● DESCRIPTION OF THE TASK: In the entries below, every line with the string "DIRECTION" is to be reported.

———

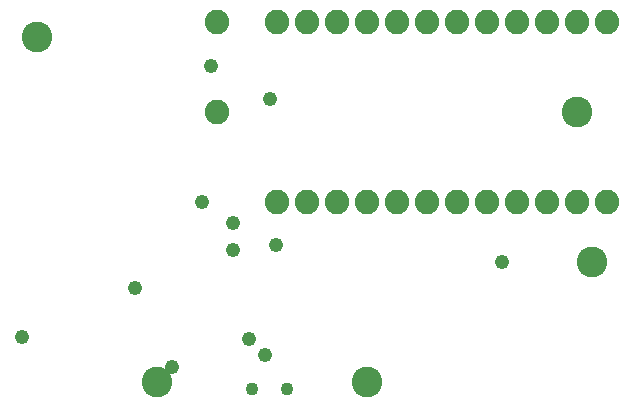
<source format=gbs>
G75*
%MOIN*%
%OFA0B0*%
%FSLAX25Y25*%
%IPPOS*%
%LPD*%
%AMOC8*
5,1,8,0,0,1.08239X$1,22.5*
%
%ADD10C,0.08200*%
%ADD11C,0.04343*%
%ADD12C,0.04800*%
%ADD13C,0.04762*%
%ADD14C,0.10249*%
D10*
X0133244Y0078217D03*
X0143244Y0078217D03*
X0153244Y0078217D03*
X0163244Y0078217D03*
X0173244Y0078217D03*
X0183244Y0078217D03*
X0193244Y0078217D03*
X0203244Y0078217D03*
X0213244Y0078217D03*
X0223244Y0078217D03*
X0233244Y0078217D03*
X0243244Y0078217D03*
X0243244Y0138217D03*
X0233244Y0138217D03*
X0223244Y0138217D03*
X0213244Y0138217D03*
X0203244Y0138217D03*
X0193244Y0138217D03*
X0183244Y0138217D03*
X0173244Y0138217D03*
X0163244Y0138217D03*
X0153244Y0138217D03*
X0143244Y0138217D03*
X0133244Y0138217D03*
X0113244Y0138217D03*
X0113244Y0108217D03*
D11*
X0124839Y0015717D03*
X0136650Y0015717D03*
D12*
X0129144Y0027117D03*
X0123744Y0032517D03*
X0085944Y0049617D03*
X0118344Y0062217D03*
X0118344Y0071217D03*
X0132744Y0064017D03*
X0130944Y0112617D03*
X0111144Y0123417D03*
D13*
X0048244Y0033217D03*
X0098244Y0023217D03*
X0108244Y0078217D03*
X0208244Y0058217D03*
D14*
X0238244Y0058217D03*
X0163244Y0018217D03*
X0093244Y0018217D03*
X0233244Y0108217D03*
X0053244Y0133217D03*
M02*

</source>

———

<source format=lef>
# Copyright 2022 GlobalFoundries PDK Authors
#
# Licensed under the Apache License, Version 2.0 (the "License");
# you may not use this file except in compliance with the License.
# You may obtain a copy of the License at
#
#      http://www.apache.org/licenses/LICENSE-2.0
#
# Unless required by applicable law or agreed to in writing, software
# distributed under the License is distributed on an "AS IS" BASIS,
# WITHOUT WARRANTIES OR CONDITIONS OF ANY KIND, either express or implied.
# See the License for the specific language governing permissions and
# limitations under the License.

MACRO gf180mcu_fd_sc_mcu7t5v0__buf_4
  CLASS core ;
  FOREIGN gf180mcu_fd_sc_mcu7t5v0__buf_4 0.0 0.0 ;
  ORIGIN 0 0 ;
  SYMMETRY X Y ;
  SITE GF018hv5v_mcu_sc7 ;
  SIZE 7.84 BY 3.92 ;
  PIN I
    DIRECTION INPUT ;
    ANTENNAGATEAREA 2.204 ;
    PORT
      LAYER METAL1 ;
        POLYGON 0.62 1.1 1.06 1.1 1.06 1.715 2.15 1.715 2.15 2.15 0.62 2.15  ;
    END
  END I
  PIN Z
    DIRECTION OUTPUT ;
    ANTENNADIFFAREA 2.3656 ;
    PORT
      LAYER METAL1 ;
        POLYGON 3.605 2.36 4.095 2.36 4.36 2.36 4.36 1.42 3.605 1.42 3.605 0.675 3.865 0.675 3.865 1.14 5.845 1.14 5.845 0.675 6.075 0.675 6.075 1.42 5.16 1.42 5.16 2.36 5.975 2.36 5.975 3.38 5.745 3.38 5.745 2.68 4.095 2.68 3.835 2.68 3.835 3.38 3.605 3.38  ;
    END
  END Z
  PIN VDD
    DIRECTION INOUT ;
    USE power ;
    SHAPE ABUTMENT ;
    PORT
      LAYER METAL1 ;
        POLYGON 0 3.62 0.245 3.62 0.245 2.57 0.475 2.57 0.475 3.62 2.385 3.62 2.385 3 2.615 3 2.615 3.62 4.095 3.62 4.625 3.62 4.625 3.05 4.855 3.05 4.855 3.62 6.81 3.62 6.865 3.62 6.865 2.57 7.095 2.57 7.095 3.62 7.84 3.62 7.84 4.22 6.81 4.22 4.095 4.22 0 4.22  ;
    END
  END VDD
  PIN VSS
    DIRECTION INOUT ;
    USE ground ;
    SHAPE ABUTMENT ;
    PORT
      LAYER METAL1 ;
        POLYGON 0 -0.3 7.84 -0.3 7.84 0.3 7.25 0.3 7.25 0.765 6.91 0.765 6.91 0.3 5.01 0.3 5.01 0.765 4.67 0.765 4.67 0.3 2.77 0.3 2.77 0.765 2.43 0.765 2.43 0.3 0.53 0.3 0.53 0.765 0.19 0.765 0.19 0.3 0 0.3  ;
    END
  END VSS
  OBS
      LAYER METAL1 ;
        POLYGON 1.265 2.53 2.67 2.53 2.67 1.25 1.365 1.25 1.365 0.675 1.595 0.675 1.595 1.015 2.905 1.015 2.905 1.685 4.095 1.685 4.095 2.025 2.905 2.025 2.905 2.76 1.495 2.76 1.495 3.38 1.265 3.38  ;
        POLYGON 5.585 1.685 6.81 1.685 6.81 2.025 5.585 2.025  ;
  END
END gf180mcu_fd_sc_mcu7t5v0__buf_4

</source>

———

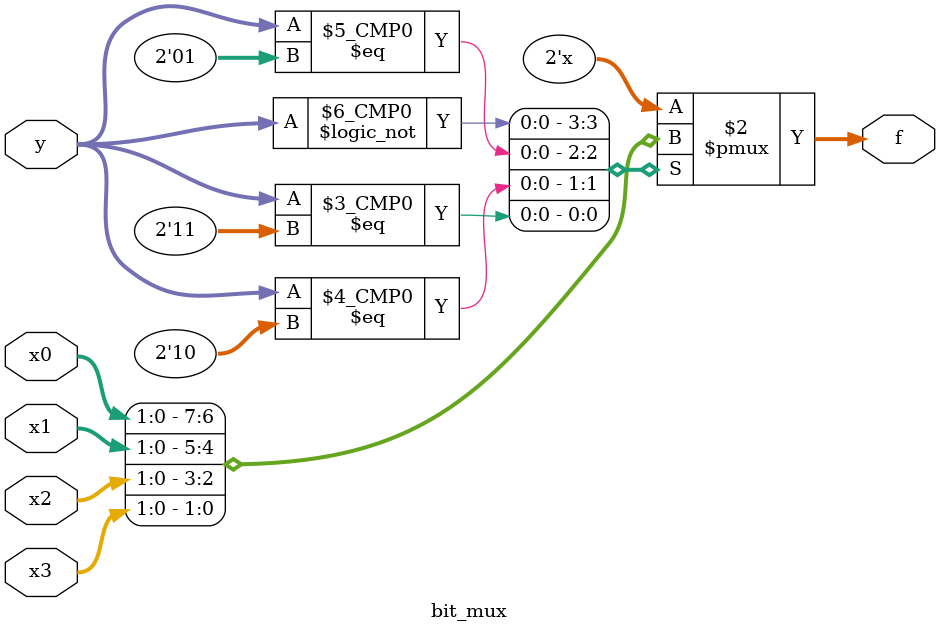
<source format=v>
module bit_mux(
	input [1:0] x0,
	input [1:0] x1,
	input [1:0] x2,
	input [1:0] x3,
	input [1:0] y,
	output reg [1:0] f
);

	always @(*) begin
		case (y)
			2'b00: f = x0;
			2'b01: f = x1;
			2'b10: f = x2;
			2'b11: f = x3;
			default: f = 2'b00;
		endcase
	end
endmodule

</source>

———

● OUTPUT FOR THIS EXERCISE:
    DIRECTION INPUT ;
    DIRECTION OUTPUT ;
    DIRECTION INOUT ;
    DIRECTION INOUT ;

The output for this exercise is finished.